Poorer countries are A.I. optimistic: Indonesia at 76 percent, Thailand at 77 percent and Mexico at 63 percent.

 

Rich countries like the United States, the Netherlands and Belgium are not A.I. optimistic. What A.I. means depends, in large part, on where you sit economically.

 

In countries with largely informal economies — where large numbers of people work without contracts, benefits or legal protections — A.I. looks like a ladder to better economic outcomes previously available only to those with capital, education and formal employment. A small manufacturer in Guadalajara or a street vendor in Jakarta doesn’t have much to lose from A.I. disruption, and potentially a great deal to gain.

 

In rich countries with more formal labor markets, however, A.I. looks more like an ambush. It threatens what people already have: stable employment, predictable income and accumulated professional standing. While A.I. might help in the abstract, people are more worried about a socioeconomic trapdoor opening beneath their feet and eroding that stability.

 

But not all wealthy nations feel the same. Norway is more optimistic than France, and Germany more than Canada.
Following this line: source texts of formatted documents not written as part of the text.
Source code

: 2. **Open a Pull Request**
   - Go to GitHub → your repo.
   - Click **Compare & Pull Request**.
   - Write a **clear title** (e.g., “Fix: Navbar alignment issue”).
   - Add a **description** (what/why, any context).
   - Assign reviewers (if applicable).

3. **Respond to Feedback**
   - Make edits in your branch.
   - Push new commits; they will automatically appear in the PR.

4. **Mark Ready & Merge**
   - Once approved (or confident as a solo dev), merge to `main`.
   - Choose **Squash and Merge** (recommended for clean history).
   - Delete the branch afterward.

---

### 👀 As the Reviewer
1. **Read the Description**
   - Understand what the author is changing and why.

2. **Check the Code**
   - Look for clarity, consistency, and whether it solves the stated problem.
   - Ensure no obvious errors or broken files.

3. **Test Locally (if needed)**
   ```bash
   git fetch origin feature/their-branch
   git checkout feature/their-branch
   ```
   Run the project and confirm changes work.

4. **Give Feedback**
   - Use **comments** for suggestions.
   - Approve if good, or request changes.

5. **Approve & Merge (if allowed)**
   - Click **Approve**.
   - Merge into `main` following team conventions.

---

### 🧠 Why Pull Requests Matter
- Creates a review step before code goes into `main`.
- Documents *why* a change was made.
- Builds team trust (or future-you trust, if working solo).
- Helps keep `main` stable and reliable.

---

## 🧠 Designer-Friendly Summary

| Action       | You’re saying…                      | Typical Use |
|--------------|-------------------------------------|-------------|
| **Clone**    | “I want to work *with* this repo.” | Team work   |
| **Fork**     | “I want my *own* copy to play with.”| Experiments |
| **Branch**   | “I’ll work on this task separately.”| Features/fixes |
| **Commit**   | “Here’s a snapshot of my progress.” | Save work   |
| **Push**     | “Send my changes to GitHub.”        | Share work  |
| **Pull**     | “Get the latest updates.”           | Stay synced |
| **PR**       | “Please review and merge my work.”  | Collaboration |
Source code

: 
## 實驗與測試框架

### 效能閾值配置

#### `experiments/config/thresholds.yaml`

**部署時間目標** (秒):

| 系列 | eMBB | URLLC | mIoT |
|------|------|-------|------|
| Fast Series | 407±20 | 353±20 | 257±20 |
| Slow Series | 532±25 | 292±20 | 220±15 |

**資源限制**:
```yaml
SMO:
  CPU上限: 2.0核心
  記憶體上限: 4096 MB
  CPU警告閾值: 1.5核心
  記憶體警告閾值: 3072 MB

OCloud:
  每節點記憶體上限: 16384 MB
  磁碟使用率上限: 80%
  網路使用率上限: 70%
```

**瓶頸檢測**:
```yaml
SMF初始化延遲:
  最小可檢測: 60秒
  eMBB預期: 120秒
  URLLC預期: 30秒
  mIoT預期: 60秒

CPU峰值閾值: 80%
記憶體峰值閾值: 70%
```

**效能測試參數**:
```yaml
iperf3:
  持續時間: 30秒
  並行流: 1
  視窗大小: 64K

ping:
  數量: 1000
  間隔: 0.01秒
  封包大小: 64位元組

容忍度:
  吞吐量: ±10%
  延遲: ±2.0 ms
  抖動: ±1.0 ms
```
Those countries have broadly similar income levels, so income alone doesn’t explain the variation.

 

So what does? In Norway, losing your job means receiving around 67 percent of your previous wages in unemployment benefits while you search for the next position. In France, it’s around 66 percent, and 60 percent in Germany. The insurance system treats unemployment as a temporary inconvenience and bridges you smoothly across.

 

The United States pays significantly less in unemployment benefits than many European countries do. And that is for only a limited period, through a patchwork of state systems with wildly varying generosity. Many workers don’t qualify. U.S. workers are much more likely to exhaust unemployment benefits before finding work, especially in recessions. Those with low savings may quickly tip into precarity.

 

Different generations feel pinched in different ways. For younger Americans — who are most likely to be working in gigs, early-career jobs or positions most exposed to A.I. substitution — the absence of an income floor is the threat.

 

(Note that there is recent research suggesting remote work also has held young people back, but A.I. is still a factor.)

 

For workers in their 40s and 50s with families, mortgages and ongoing health care needs, the American safety net fails even more comprehensively. Blame employer-linked health care. Every other rich country in the survey — including Germany, France, Japan, Australia, Canada and Britain — provides health care independently of one’s job. Losing your job in those countries means losing income. Losing your job in America means losing income and health coverage simultaneously, often for an entire family.

 

Job loss in the United States is more threatening than anywhere else in the wealthy world. It turns what should be a setback into a potential cascade — income, insurance, mortgage and child care, all at risk at once.

 

Meanwhile, A.I. chief executives won’t stop telling Americans A.I. is coming for them. The technology is a missile aimed at the most fragile part of the American socioeconomic bargain.

 

No wonder Americans are pessimistic about A.I. While better messaging will not fix this, decoupling health care from employment might. Building an unemployment insurance system that actually replaces income at a meaningful level might. Americans’ pessimism about A.I. is largely rational, about a technology tailor-made to crack their crumbling and antiquated social compact.

 

Paul Kedrosky is a fellow at MIT’s Institute for the Digital Economy, a venture capitalist, and author of a popular newsletter at paulkedrosky.com.” [1]

 

1. There’s One Clear Reason Why Americans Are Gloomy About A.I.: Guest Essay. Kedrosky, Paul.  New York Times (Online) New York Times Company. Jun 25, 2026.